(Excerpt provided)
Last Updated 03 May 2018, 04:46 IST

The collision of two spiral galaxies has triggered this explosion, which is cloaked by dust that renders its stars nearly invisible in other wavelengths of light.

The starburst newly revealed by the Nasa Spitzer telescope stands as the most luminous ever seen taking place away from the centres of merging parent galaxies, the Daily Mail reported.

The galactic explosion, scientists said, is ten times brighter than the nearby Universe's previous most famous 'off-nuclear starburst' that gleams in another galactic smashup known as the Antennae Galaxy.

According to astronomers, it offers a sneak peek at the fate of our own Milky Way in some 4.5 billion years when it is expected to plow into its nearest large galactic neighbour, called the Andromeda Galaxy.

The new findings show that galaxy mergers can pack a real star-making wallop far from the respective galactic centres, where star-forming dust and gases typically pool, said Hanae Inami, the first author of a paper detailing the findings.
(End Excerpt provided)
• [Task item A]:
Render this sentence from the galaxy merger report in Spanish: "The collision of two spiral galaxies has triggered this explosion, which is cloaked by dust that renders its stars nearly invisible in other wavelengths of light."
• [Task item B]:
In one to three sentences, explain why the galaxy merger report says the stars of the explosion are nearly invisible in other wavelengths of light.
• [Task item C]:
Print the portion of the galaxy merger report from "The galactic explosion, scientists" to "the Andromeda Galaxy.".
The lines that come next are separate material, unrelated to the galaxy merger report.
(Data provided)
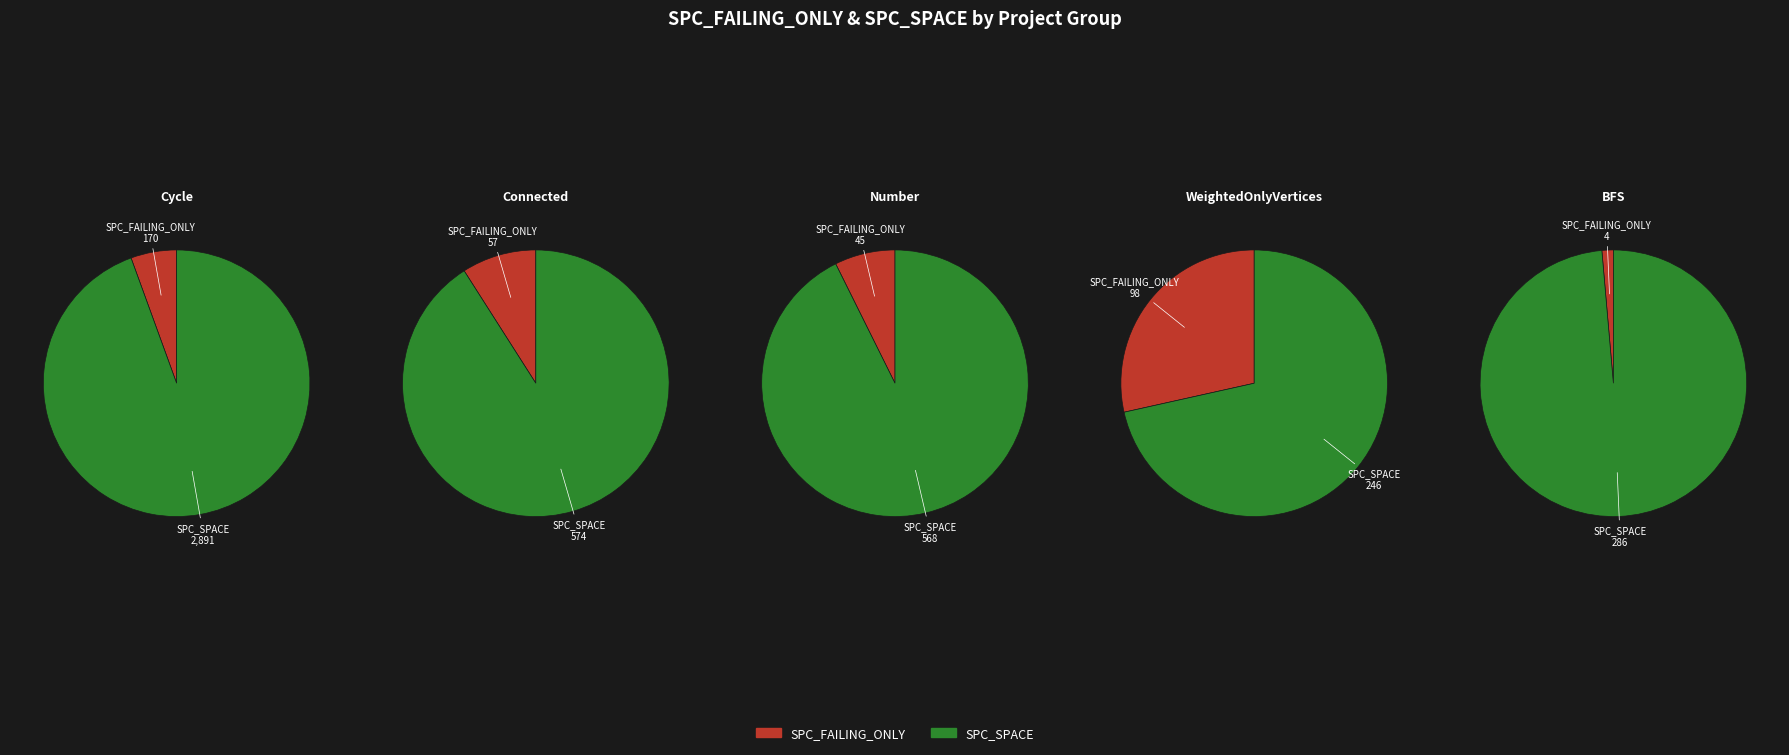

Which series has the largest range (max minus min)?

SPC_SPACE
(End Data provided)
• [Answer space A]:
La colisión de dos galaxias espirales ha desencadenado esta explosión, que está envuelta en polvo que hace que sus estrellas sean casi invisibles en otras longitudes de onda de la luz.

• [Answer space B]:
The explosion is cloaked by dust. That dust renders its stars nearly invisible in other wavelengths of light.

• [Answer space C]:
The galactic explosion, scientists said, is ten times brighter than the nearby Universe's previous most famous 'off-nuclear starburst' that gleams in another galactic smashup known as the Antennae Galaxy.

According to astronomers, it offers a sneak peek at the fate of our own Milky Way in some 4.5 billion years when it is expected to plow into its nearest large galactic neighbour, called the Andromeda Galaxy.